Westerhout was a member of numerous astronomical organizations, including the Dutch Astronomical Society, International Astronomical Union (Commissions 33, 34, 40, 24 & 5), the American Astronomical Society (Councilor 1975-78 & Vice President 1985-87), the Royal Astronomical Society, the Astronomical Society of the Pacific, the USNC-URSI - Commission J, and Sigma Xi. He contributed his scientific and management expertise widely, for example to the IAU, the National Science Foundation, the AAS, the National Research Council, Associated Universities Inc., the Inter-Union Committee for the Allocation of Frequencies , URSI, the US National Radio Astronomy Observatory, MPIfR, MIT's Haystack Observatory, the Arecibo Observatory, and the National Academy of Sciences.

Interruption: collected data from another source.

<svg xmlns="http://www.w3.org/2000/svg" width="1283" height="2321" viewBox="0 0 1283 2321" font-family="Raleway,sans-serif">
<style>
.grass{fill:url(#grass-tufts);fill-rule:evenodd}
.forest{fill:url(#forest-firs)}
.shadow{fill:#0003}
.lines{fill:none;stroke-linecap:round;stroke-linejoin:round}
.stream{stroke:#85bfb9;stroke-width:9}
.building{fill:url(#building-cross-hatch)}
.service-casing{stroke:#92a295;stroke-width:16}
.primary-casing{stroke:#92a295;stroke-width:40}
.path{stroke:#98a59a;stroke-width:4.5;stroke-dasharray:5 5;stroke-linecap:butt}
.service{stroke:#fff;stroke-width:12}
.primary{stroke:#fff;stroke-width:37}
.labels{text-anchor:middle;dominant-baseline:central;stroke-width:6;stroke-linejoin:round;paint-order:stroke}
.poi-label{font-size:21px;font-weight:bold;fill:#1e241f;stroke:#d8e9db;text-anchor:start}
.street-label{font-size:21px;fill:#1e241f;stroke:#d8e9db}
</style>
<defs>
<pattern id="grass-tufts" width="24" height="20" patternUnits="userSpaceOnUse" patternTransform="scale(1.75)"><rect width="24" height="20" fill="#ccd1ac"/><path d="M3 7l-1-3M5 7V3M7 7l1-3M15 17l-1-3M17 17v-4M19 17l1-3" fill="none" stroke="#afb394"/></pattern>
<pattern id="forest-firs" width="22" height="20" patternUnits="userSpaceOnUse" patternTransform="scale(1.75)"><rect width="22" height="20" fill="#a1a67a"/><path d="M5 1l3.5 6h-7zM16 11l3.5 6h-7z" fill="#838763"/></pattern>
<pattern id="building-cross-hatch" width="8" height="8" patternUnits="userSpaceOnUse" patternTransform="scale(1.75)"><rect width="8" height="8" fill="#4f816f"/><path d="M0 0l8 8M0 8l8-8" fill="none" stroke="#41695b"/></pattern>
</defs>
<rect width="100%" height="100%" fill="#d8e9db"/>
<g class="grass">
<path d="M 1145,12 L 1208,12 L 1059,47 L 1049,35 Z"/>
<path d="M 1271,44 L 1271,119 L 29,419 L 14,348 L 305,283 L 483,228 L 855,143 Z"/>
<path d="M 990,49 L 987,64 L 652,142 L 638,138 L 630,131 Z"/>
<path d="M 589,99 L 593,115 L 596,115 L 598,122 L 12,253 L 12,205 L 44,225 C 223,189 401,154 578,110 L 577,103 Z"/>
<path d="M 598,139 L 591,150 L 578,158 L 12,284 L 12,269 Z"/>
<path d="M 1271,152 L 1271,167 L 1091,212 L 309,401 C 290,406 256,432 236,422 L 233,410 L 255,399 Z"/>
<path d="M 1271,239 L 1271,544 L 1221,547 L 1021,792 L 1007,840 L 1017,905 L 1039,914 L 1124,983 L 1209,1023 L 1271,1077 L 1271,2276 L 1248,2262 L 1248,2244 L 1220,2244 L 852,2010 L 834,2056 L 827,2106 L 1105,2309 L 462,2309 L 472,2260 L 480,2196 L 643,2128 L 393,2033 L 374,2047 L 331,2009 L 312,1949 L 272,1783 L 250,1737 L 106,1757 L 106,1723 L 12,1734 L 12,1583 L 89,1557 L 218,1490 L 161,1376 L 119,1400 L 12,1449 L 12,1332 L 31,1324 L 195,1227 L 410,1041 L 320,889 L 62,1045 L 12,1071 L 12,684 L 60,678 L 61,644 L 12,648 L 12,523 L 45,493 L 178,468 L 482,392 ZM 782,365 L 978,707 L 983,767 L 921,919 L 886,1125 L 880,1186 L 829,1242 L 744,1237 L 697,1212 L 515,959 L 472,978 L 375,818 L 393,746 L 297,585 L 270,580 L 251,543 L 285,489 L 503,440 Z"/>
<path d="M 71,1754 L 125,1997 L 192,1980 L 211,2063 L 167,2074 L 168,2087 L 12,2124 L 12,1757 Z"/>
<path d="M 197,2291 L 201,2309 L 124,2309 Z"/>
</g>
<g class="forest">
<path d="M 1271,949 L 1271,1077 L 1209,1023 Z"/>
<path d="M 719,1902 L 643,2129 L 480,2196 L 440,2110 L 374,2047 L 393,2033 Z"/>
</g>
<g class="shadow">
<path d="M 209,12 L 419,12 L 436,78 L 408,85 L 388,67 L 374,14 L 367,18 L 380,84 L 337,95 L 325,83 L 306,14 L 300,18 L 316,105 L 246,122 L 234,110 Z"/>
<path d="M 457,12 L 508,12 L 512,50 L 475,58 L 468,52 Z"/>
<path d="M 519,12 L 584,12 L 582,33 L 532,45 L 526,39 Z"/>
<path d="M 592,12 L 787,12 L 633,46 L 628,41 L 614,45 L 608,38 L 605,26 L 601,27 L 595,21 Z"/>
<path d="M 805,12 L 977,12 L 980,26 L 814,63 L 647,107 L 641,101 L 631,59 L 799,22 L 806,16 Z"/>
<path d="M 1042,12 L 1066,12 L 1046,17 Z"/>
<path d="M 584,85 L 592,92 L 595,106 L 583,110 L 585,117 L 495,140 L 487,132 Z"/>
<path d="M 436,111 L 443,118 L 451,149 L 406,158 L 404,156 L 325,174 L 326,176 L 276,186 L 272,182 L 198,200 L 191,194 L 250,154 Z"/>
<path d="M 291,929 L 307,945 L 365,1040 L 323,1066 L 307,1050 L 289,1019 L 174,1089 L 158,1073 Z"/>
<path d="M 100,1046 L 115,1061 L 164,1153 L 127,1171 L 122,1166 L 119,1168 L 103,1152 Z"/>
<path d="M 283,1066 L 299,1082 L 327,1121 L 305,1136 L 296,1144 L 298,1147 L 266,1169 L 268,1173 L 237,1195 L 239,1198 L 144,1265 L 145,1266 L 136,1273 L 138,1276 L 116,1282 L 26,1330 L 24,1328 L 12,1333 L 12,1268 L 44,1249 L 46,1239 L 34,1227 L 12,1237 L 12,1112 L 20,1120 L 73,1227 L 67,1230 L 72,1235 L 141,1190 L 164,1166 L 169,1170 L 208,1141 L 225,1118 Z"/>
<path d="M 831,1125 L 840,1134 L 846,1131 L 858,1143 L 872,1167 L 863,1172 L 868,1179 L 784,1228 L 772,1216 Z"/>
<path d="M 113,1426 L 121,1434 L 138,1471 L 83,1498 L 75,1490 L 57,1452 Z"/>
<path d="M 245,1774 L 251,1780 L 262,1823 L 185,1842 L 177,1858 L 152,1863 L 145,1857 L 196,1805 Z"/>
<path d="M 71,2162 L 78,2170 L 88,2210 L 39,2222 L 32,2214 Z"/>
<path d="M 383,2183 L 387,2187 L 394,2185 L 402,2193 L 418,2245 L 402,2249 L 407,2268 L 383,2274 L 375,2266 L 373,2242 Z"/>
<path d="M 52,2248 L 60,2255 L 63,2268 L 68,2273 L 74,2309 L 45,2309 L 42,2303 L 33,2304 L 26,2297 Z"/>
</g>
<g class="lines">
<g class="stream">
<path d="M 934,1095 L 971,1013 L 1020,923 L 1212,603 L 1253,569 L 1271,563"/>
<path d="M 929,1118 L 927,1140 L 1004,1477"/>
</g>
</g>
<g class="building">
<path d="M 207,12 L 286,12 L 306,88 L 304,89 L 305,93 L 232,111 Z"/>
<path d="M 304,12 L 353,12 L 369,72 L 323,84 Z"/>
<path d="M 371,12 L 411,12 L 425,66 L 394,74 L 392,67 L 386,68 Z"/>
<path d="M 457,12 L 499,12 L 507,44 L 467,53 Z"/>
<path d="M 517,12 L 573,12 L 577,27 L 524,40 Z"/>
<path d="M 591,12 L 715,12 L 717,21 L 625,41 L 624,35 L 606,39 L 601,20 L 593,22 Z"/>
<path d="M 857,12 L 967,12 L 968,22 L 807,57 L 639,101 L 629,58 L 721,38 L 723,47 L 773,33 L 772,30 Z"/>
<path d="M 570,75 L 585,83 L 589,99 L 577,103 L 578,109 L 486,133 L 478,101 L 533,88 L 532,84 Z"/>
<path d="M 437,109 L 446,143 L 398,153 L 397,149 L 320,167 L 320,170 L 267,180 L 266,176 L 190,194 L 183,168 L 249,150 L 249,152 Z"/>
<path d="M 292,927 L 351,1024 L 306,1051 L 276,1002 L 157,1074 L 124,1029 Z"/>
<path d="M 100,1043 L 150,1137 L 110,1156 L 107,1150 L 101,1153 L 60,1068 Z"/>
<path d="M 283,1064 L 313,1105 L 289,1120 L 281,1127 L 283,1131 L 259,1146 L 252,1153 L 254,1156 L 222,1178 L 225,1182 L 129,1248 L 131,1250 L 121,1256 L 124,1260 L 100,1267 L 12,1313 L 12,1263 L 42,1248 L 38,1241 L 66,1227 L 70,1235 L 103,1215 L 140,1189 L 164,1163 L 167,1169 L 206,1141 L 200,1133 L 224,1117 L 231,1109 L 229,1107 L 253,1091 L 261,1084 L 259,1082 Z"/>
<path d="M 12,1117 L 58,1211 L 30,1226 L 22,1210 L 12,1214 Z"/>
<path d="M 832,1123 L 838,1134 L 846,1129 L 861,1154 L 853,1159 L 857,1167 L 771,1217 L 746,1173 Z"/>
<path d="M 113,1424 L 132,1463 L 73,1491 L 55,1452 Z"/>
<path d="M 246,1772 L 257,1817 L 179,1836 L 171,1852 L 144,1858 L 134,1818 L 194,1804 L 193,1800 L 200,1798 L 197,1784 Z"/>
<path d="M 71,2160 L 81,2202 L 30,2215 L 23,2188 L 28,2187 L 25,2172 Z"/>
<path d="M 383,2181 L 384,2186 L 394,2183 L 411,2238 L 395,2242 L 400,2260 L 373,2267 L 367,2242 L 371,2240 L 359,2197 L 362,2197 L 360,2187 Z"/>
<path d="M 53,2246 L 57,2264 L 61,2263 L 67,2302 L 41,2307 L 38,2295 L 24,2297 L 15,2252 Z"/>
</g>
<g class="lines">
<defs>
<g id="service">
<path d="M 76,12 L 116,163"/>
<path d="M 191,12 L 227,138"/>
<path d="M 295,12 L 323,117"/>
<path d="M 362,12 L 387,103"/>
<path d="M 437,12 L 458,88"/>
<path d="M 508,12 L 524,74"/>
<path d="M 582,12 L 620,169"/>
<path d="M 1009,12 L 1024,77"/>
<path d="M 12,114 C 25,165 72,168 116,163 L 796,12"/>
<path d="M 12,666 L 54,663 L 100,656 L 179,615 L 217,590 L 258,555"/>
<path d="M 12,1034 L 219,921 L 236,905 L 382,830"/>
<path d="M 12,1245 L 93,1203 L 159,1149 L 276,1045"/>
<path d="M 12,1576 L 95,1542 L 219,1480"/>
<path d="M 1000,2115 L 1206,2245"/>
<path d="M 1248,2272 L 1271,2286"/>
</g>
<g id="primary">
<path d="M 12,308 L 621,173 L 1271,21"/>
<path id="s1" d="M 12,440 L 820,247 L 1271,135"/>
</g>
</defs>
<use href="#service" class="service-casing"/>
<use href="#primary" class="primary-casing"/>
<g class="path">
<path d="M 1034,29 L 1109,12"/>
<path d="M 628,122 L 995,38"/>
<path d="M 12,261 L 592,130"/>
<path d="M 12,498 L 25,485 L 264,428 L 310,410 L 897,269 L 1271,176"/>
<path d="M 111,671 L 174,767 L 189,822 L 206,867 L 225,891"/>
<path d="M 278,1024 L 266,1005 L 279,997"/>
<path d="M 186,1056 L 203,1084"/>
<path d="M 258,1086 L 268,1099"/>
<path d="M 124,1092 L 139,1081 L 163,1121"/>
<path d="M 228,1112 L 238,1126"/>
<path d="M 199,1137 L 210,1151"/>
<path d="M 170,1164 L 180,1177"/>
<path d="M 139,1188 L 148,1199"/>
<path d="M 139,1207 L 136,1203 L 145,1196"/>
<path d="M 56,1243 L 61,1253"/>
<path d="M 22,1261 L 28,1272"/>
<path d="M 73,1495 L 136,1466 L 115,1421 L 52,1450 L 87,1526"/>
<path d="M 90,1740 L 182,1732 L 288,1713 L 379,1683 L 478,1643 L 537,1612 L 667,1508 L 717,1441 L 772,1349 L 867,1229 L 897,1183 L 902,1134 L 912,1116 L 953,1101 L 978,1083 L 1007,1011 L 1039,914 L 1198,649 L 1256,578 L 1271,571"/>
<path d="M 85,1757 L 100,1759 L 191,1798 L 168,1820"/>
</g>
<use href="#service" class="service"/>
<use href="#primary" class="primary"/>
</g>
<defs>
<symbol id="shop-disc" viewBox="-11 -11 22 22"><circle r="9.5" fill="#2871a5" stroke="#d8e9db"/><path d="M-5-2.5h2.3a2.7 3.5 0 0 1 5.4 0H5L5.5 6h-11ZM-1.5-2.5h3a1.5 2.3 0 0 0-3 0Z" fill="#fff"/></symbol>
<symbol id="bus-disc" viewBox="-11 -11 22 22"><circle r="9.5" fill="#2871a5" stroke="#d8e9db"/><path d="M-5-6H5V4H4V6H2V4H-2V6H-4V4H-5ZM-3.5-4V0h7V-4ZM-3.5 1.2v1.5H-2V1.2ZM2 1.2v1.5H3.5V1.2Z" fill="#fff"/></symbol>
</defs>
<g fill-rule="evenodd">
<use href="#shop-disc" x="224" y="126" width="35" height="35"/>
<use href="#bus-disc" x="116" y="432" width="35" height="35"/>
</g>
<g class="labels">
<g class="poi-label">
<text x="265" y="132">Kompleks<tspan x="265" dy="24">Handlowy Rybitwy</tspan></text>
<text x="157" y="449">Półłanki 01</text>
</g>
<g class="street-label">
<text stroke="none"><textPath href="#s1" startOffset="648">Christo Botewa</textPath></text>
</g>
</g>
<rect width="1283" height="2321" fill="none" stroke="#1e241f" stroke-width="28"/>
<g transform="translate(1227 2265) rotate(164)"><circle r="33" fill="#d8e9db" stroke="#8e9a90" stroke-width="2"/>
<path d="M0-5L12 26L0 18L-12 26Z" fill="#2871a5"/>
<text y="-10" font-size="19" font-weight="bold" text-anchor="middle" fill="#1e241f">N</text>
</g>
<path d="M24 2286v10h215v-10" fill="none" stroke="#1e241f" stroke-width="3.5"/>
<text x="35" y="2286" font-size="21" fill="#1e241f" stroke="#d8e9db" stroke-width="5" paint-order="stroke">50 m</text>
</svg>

Westerhout’s awards and special recognition included a NATO Fellowship, a CSIRO (Australia) Fellowship, an Award for the Teaching of Science, Washington Academy of Sciences, Humboldt Prize.
Westerhout was the author of more than 70 scientific papers, reviews and reports. In recognition of his life's work, Minor Planet 5105, discovered by Edward L.G. Bowell, was renamed Minor Planet Westerhout in 1991.
Gart Westerhout died of congestive heart failure on October 14, 2012 at the age of 85 in his home at the Charlestown Retirement Community.